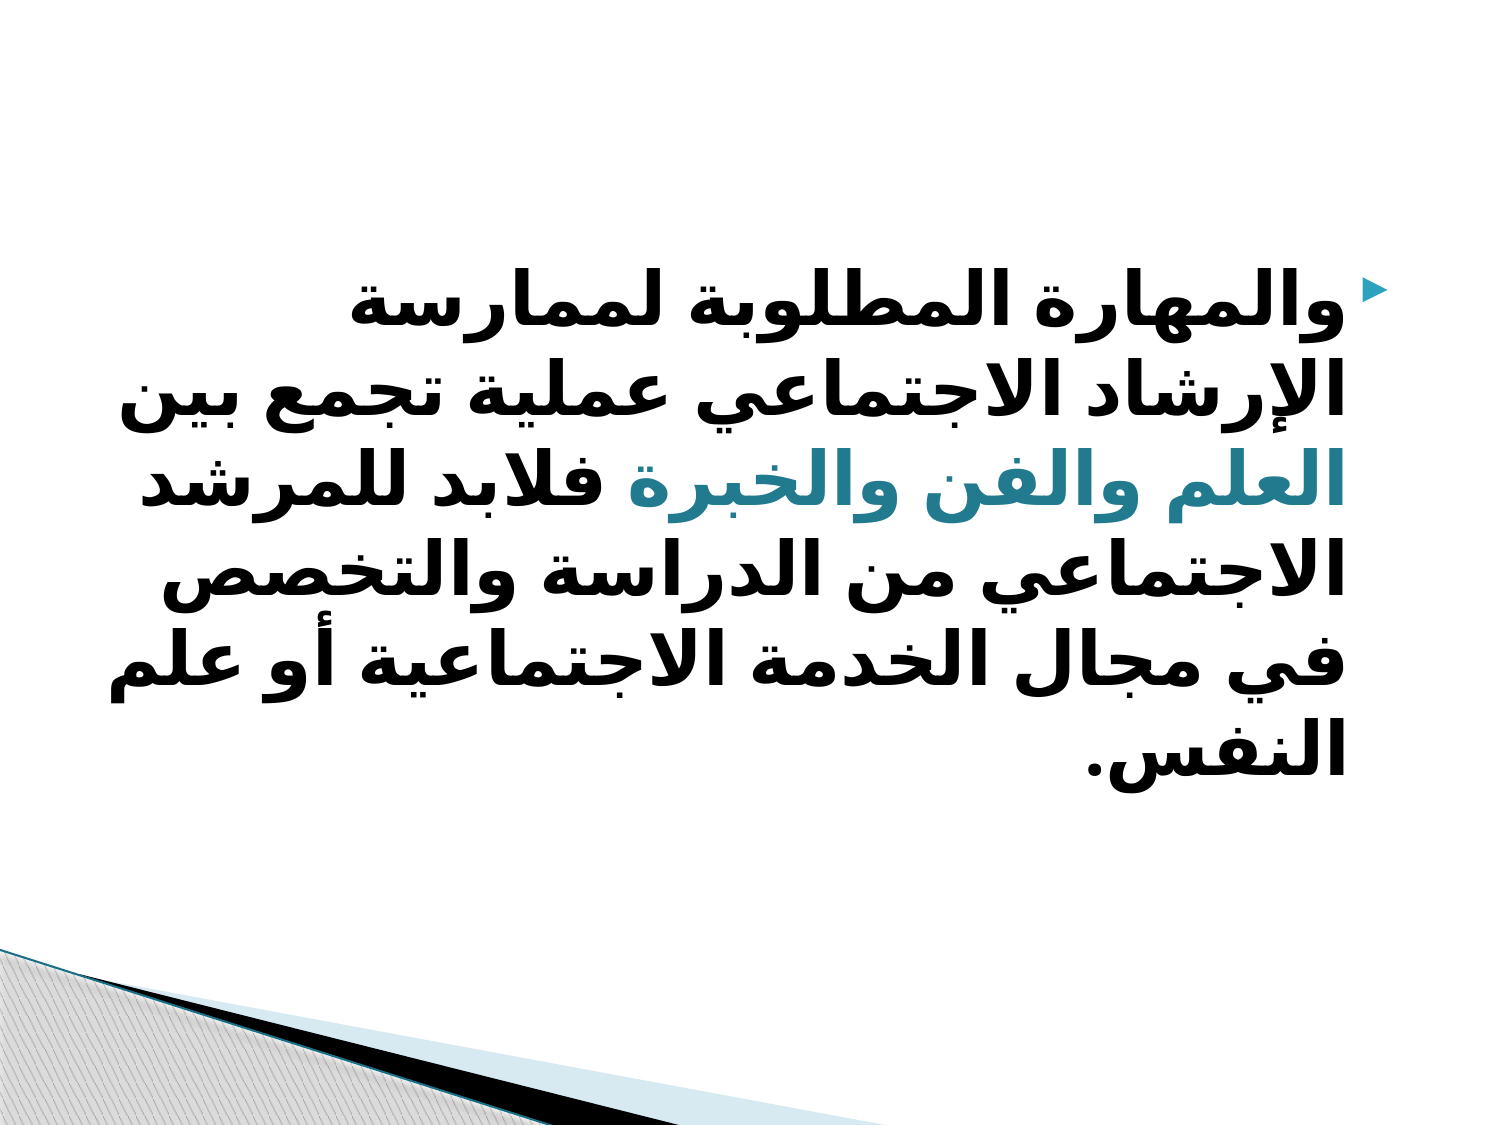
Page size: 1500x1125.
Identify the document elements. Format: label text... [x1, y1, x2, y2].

list والمهارة المطلوبة لممارسة الإرشاد الاجتماعي عملية تجمع بين العلم والفن والخبرة فلابد للمرشد الاجتماعي من الدراسة والتخصص في مجال الخدمة الاجتماعية أو علم النفس. [75, 243, 1425, 986]
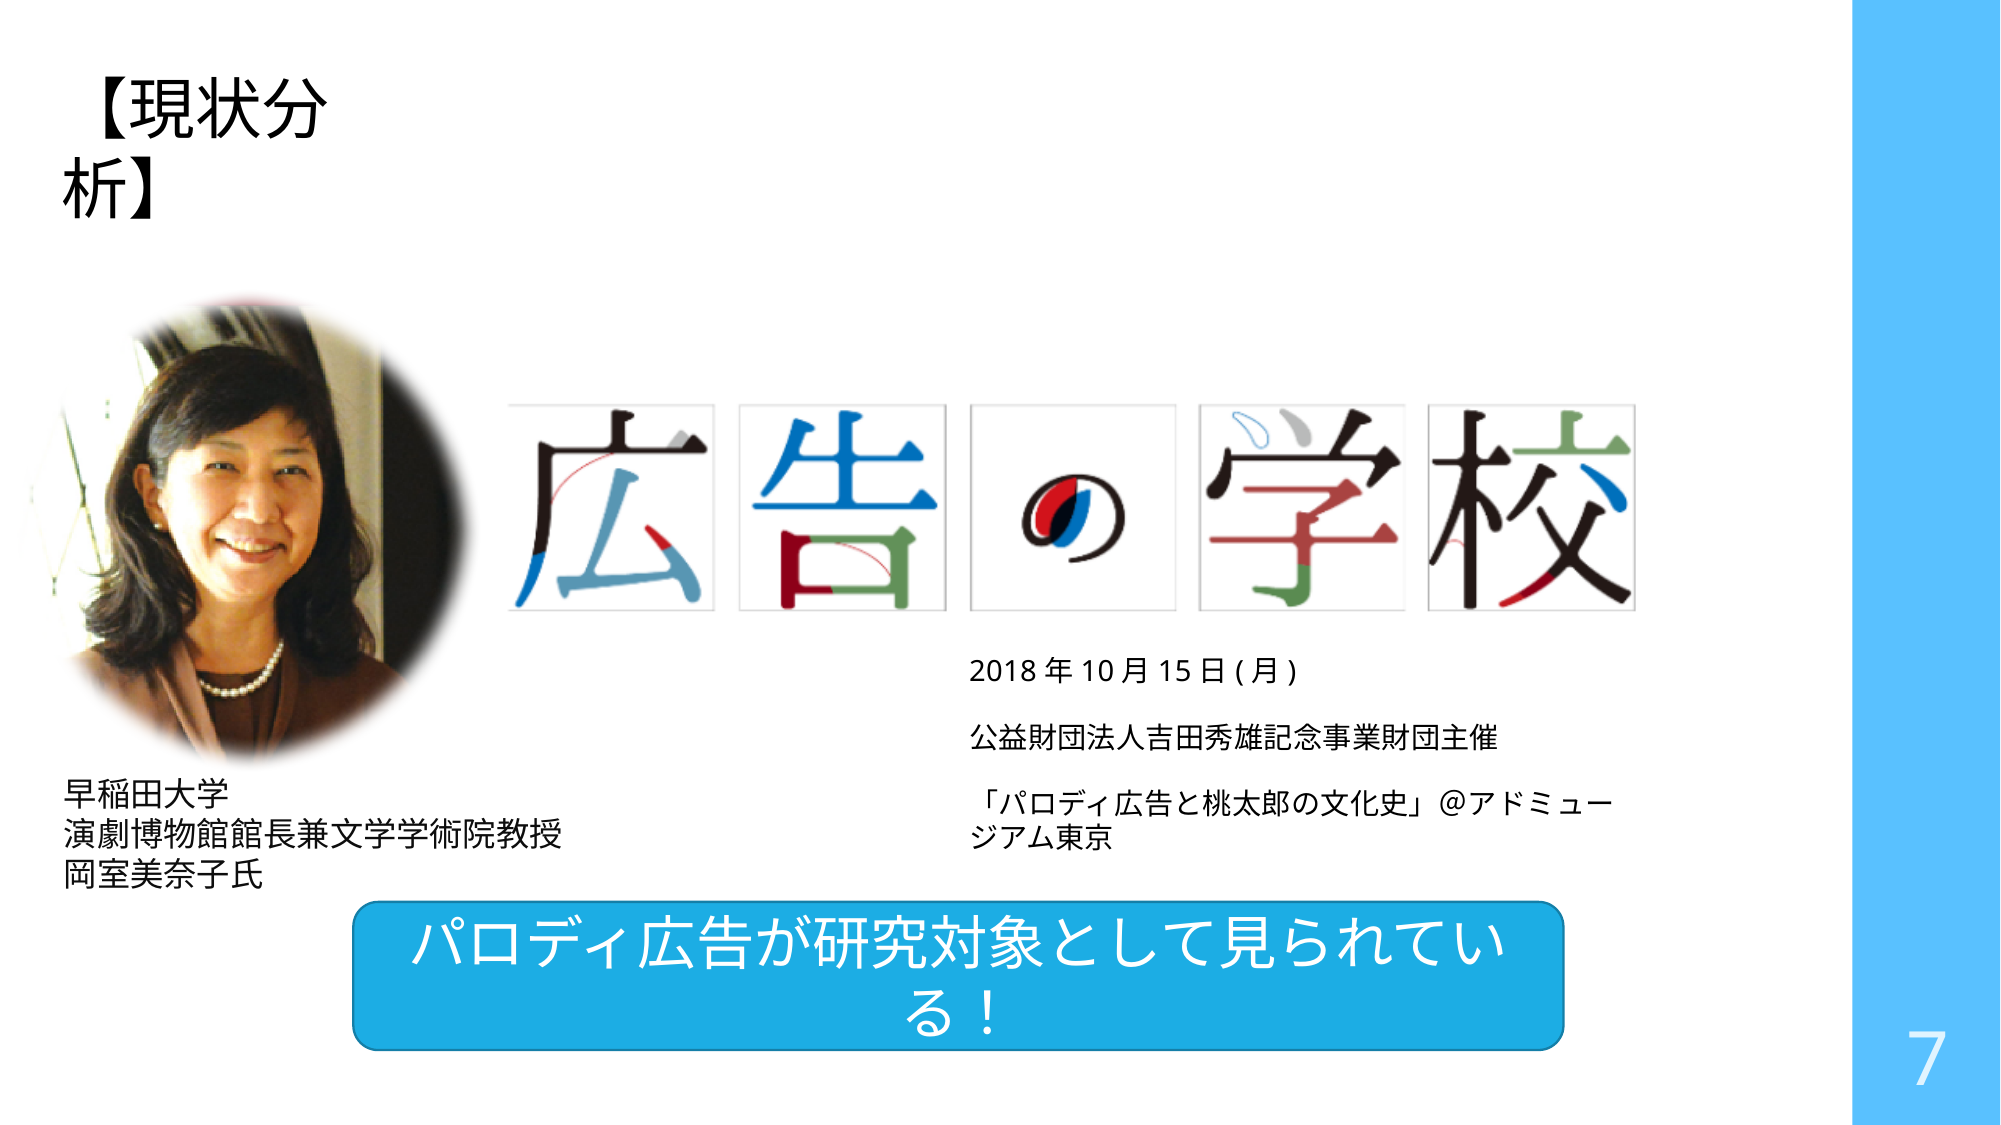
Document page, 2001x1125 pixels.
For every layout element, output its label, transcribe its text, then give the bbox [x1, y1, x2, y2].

text_box 早稲田大学 演劇博物館館長兼文学学術院教授 岡室美奈子氏 [49, 765, 588, 901]
slide_number 7 [1852, 1012, 2000, 1110]
subtitle 2018年10月15日(月) 公益財団法人吉田秀雄記念事業財団主催 「パロディ広告と桃太郎の文化史」＠アドミュージアム東京 [954, 667, 1646, 806]
picture [14, 287, 483, 774]
text_box 【現状分析】 [47, 59, 419, 235]
text_box パロディ広告が研究対象として見られている！ [352, 900, 1565, 1052]
picture [485, 375, 1675, 657]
◆ ◆ ◆ ◆ ◆
- _REQUIRED WORK_
A verbatim copy of every record is required, with all pictures excluded.

- _WORKED SOLUTION_
Page size: 1500x1125.
Identify the document elements. Format: label text... [x1, y1, x2, y2].

list والمهارة المطلوبة لممارسة الإرشاد الاجتماعي عملية تجمع بين العلم والفن والخبرة فلابد للمرشد الاجتماعي من الدراسة والتخصص في مجال الخدمة الاجتماعية أو علم النفس. [75, 243, 1425, 986]
Document page, 2001x1125 pixels.
For every layout element, output its label, transcribe its text, then give the bbox [x1, y1, x2, y2].

text_box 早稲田大学 演劇博物館館長兼文学学術院教授 岡室美奈子氏 [49, 765, 588, 901]
slide_number 7 [1852, 1012, 2000, 1110]
subtitle 2018年10月15日(月) 公益財団法人吉田秀雄記念事業財団主催 「パロディ広告と桃太郎の文化史」＠アドミュージアム東京 [954, 667, 1646, 806]
picture [14, 287, 483, 774]
text_box 【現状分析】 [47, 59, 419, 235]
text_box パロディ広告が研究対象として見られている！ [352, 900, 1565, 1052]
picture [485, 375, 1675, 657]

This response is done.